WHAT YOU WILL DO: Go through the material below and copy each line where the word "practice" appears.

INPUT DATA:
===============
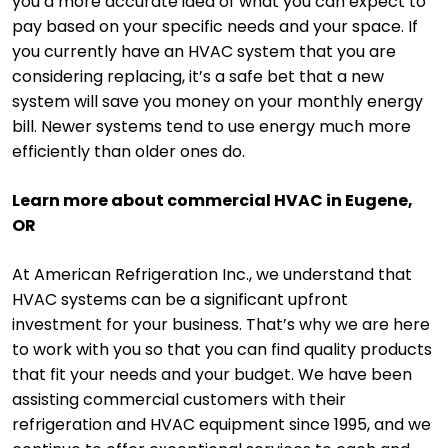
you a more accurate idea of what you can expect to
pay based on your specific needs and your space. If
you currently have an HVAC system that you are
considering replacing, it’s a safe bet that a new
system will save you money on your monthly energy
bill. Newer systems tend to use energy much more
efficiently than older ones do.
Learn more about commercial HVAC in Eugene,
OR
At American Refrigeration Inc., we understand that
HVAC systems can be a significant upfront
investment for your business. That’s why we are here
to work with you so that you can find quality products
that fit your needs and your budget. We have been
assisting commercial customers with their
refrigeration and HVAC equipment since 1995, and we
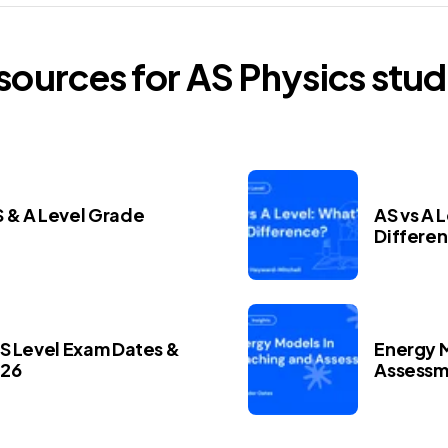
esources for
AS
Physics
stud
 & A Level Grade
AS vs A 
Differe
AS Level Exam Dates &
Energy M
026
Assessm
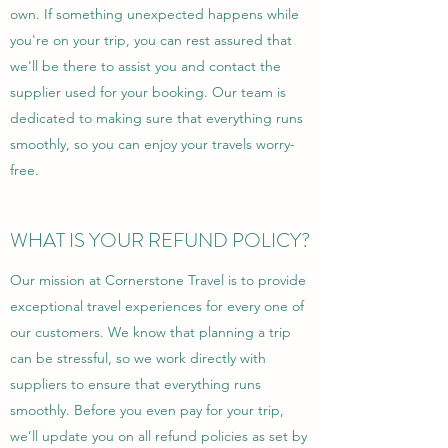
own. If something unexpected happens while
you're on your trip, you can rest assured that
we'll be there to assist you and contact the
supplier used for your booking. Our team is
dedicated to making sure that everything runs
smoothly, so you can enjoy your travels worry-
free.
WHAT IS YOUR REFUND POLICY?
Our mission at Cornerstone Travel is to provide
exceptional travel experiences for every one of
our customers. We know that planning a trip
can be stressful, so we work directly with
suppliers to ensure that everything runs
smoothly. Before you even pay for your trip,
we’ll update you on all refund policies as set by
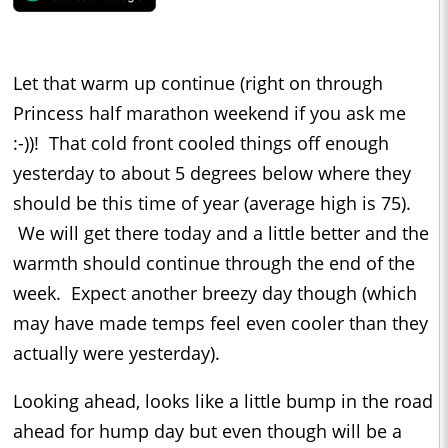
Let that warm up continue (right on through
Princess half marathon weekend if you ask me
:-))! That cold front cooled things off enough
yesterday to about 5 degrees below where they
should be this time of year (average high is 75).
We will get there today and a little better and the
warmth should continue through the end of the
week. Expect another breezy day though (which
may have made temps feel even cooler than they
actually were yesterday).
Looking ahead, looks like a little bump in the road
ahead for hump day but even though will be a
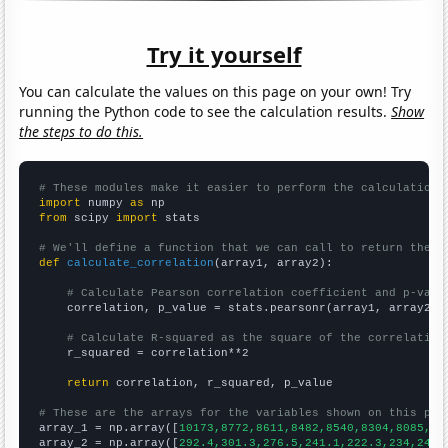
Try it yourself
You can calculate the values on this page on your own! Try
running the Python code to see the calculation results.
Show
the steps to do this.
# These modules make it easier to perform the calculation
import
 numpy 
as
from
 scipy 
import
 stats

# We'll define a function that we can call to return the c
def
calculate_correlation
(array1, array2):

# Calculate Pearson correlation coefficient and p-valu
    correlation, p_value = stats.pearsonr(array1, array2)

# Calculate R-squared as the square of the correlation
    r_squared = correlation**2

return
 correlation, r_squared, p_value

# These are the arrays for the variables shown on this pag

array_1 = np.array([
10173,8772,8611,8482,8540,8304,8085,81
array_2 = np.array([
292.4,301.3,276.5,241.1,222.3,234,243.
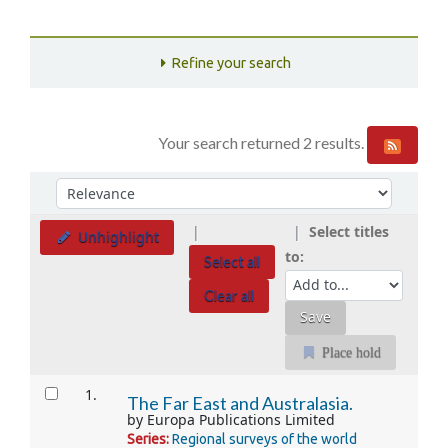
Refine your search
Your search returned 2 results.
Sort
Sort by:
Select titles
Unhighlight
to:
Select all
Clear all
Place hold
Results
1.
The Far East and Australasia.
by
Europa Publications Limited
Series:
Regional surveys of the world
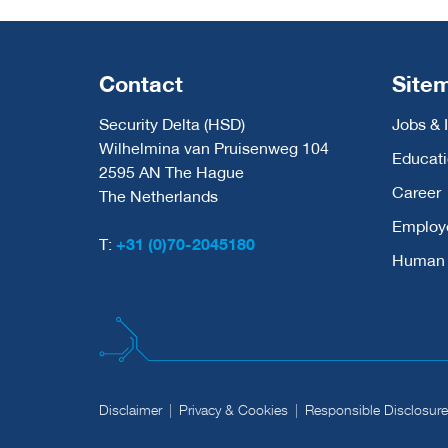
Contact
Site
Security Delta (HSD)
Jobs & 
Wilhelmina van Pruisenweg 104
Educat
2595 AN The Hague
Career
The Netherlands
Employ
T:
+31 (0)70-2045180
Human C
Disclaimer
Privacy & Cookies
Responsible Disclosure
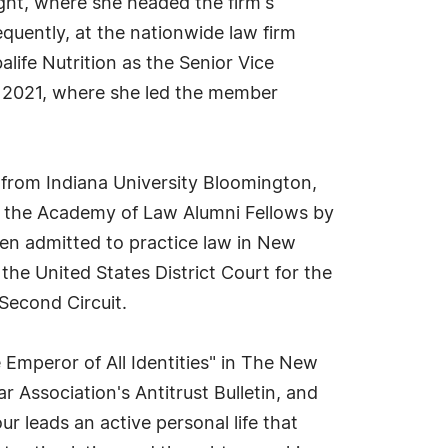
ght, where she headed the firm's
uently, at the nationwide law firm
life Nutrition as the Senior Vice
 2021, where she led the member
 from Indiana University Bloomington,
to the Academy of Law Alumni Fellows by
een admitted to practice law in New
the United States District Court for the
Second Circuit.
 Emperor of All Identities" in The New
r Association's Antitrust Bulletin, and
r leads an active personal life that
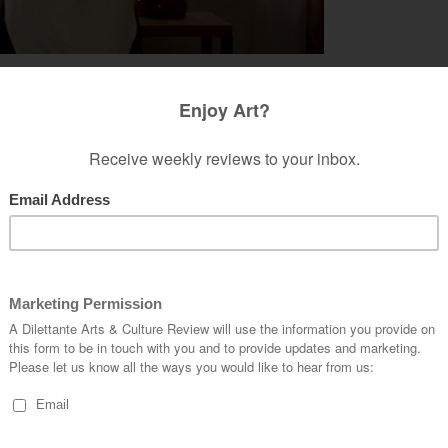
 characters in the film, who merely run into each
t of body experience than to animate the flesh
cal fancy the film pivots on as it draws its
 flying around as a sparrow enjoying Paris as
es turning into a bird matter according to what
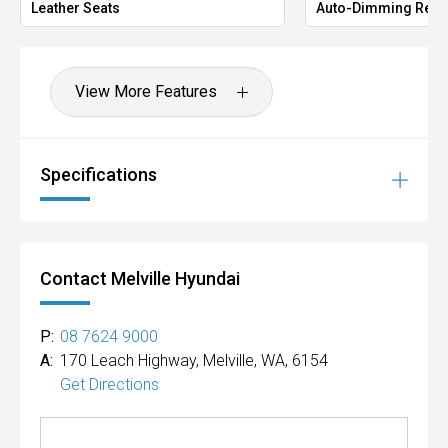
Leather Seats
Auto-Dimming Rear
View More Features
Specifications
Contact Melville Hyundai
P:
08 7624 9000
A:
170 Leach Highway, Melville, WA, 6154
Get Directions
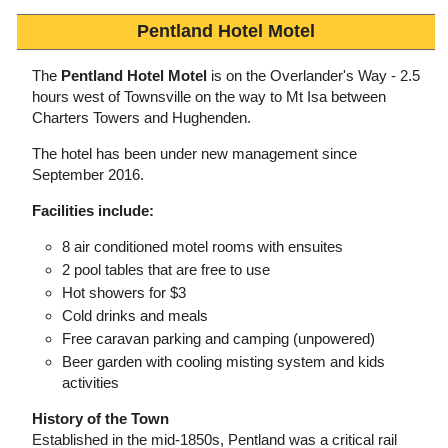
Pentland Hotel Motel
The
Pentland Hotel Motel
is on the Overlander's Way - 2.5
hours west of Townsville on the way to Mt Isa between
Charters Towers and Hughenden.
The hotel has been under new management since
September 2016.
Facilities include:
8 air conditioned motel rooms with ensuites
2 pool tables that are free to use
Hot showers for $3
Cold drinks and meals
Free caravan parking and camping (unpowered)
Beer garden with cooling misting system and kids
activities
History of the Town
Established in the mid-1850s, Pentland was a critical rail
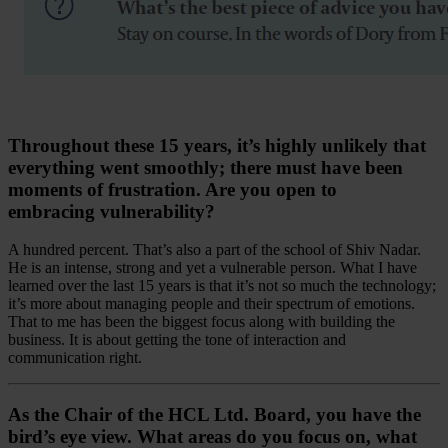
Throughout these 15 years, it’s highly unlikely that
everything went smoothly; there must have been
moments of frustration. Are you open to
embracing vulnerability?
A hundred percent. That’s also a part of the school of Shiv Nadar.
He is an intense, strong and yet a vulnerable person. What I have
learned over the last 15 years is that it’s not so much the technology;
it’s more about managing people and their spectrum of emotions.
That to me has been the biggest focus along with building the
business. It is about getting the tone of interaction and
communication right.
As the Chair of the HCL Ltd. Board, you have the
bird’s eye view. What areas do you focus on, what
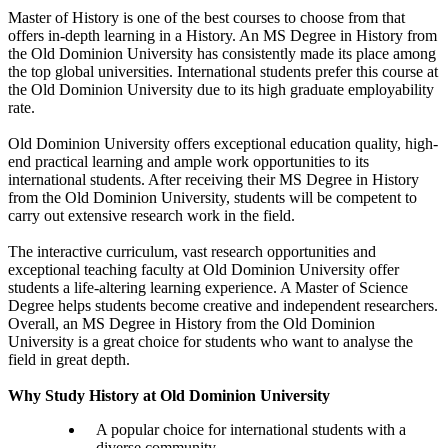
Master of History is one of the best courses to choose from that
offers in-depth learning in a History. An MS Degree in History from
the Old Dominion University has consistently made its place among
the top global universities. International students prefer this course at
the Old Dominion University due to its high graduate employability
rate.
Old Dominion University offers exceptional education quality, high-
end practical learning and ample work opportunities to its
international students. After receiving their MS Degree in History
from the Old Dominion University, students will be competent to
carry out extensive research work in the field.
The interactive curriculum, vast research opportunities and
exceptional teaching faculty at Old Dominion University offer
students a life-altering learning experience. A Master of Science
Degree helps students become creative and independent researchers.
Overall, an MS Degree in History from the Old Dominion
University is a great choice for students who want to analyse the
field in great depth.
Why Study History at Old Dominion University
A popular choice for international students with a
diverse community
===============
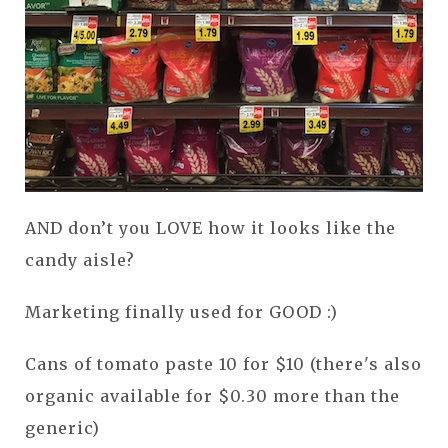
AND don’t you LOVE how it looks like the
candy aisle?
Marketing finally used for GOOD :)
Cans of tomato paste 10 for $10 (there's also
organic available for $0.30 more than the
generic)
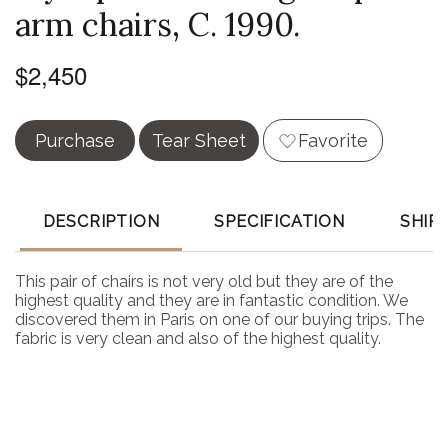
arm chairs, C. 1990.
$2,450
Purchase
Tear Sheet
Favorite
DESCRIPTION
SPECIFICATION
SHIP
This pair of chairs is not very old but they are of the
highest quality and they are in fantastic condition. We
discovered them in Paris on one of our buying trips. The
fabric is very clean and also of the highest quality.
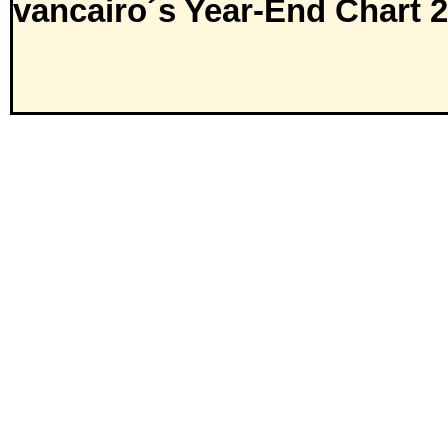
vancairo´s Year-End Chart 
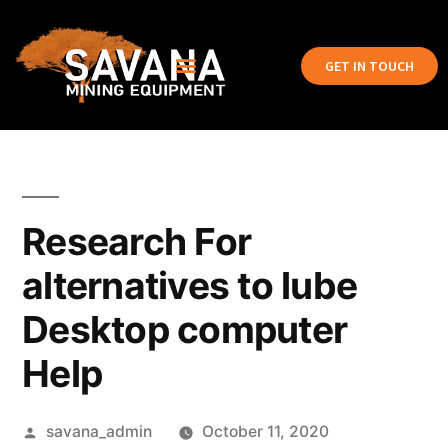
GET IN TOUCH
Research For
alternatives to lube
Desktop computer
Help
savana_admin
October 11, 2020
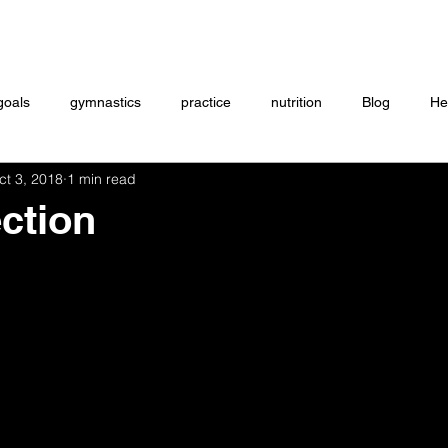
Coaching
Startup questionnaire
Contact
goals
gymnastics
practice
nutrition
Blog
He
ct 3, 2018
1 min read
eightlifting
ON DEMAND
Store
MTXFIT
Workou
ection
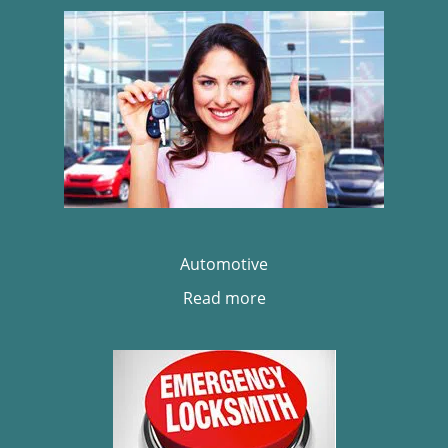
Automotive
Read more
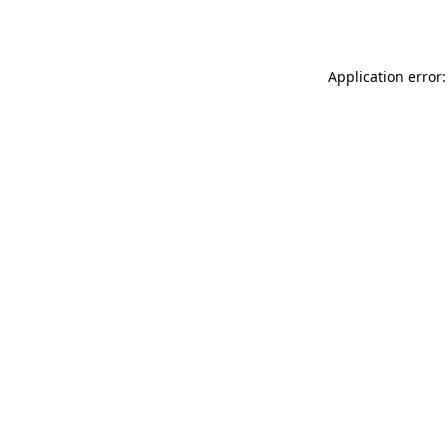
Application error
===============
ANSWER TO THE PROBLEM:
een admitted to practice law in New
practice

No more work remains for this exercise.